There is some dispute regarding whether the government should list myrcene as a carcinogenic substance or not. Until scientists conduct further research, it is impossible to comment with certainty about how safe myrcene is.
However, it is notable that the new FDA regulations apply to synthetic myrcene, not foods that naturally contain it. It’s unknown if the same effects can be caused by naturally-occurring myrcene.
High Myrcene Cannabis Strains
The majority of cannabis strains with a high myrcene content also have indica genetics. This is unsurprising considering that many users choose indicas for their sedating and pain-relieving effects.
Some popular high myrcene marijuana strains include the following:
- OG Kush
- Skywalker OG
- Blue Dream
- 9 Pound Hammer
- Grape Ape
- Granddaddy Purple
- Girl Scout Cookies
- Thin Mint GSC
These strains are potentially useful options for patients with pain, inflammation, or insomnia.

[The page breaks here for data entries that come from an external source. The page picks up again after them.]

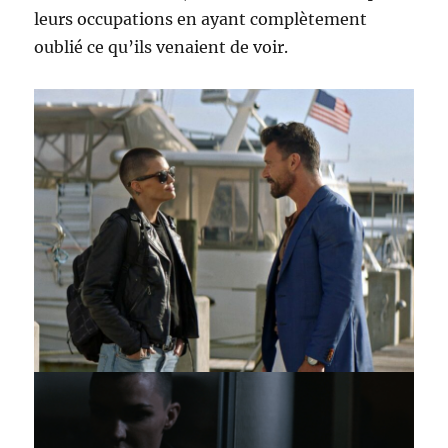
leurs occupations en ayant complètement
oublié ce qu’ils venaient de voir.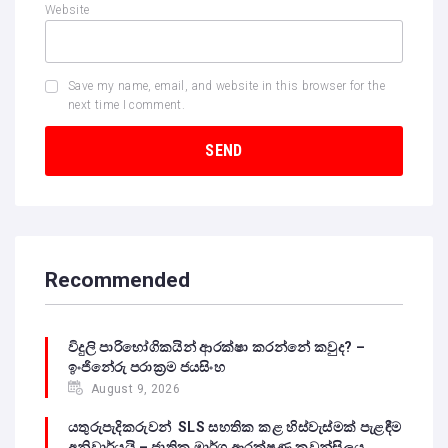
Website
Save my name, email, and website in this browser for the
next time I comment.
Recommended
විදුලි පාරිභෝගිකයින් ආරක්ෂා කරන්නේ කවුද? –
ඉංජිනේරු පරාක්‍රම ජයසිංහ
August 9, 2026
යතුරුපැදිකරුවන් SLS සහතික කළ හිස්වැස්මක් පැළඳීම
අනිවාර්යයි – ජාතික මාර්ග ආරක්ෂණ කවුන්සිලය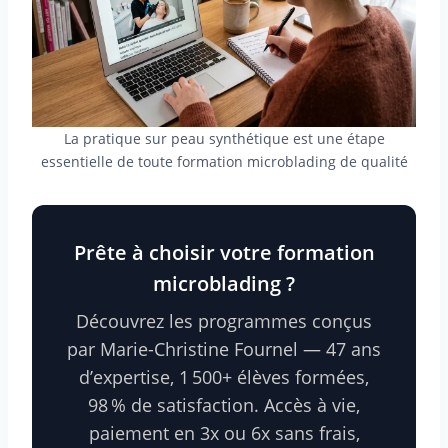
La pratique sur peau synthétique est une étape
essentielle de toute formation microblading de qualité
Prête à choisir votre formation
microblading ?
Découvrez les programmes conçus
par Marie-Christine Fournel — 47 ans
d’expertise, 1 500+ élèves formées,
98 % de satisfaction. Accès à vie,
paiement en 3x ou 6x sans frais,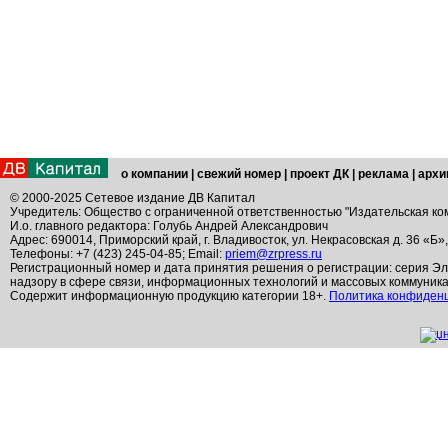
о компании
|
свежий номер
|
проект ДК
|
реклама
|
архи
© 2000-2025 Сетевое издание ДВ Капитал
Учредитель: Общество с ограниченной ответственностью "Издательская ко
И.о. главного редактора: Голубь Андрей Александрович
Адрес: 690014, Приморский край, г. Владивосток, ул. Некрасовская д. 36 «Б»
Телефоны: +7 (423) 245-04-85; Email:
priem@zrpress.ru
Регистрационный номер и дата принятия решения о регистрации: серия Эл
надзору в сфере связи, информационных технологий и массовых коммуник
Содержит информационную продукцию категории 18+.
Политика конфиден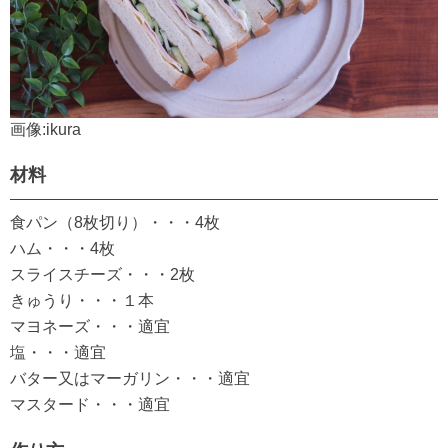
画像:ikura
材料
食パン（8枚切り）・・・4枚
ハム・・・4枚
スライスチーズ・・・2枚
きゅうり・・・１本
マヨネーズ・・・適宜
塩・・・適宜
バター又はマーガリン・・・適宜
マスタード・・・適宜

Recreational users may also enjoy these strains for their relaxing couch-lock effects. However, since they could increase sedation, they are most suitable for evening use.
Other Sources of Myrcene
As well as cannabis, myrcene is present in various herbs, spices, fruits, and vegetables. Some common sources of myrcene include:
What Is Myrcene? Final Thoughts
Myrcene is the most abundant marijuana terpene and has a range of beneficial effects on the body. Studies have shown that it has sedating, relaxing effects and may help relieve inflammation and pain. This means that strains with high myrcene contents could help patients suffering from stress, insomnia, and painful conditions.
Choose an indica or a hybrid strain with strong indica genetics when seeking high myrcene content.
However, it is best to reserve high-myrcene cannabis for later in the day. Otherwise, it may cause extreme sedation to the point where couch-lock occurs.
Some scientists have linked myrcene with cancer in rats. However, there is no evidence that it has these effects in humans. We recommend that concerned individuals read the research and decide whether the benefits outweigh the risks.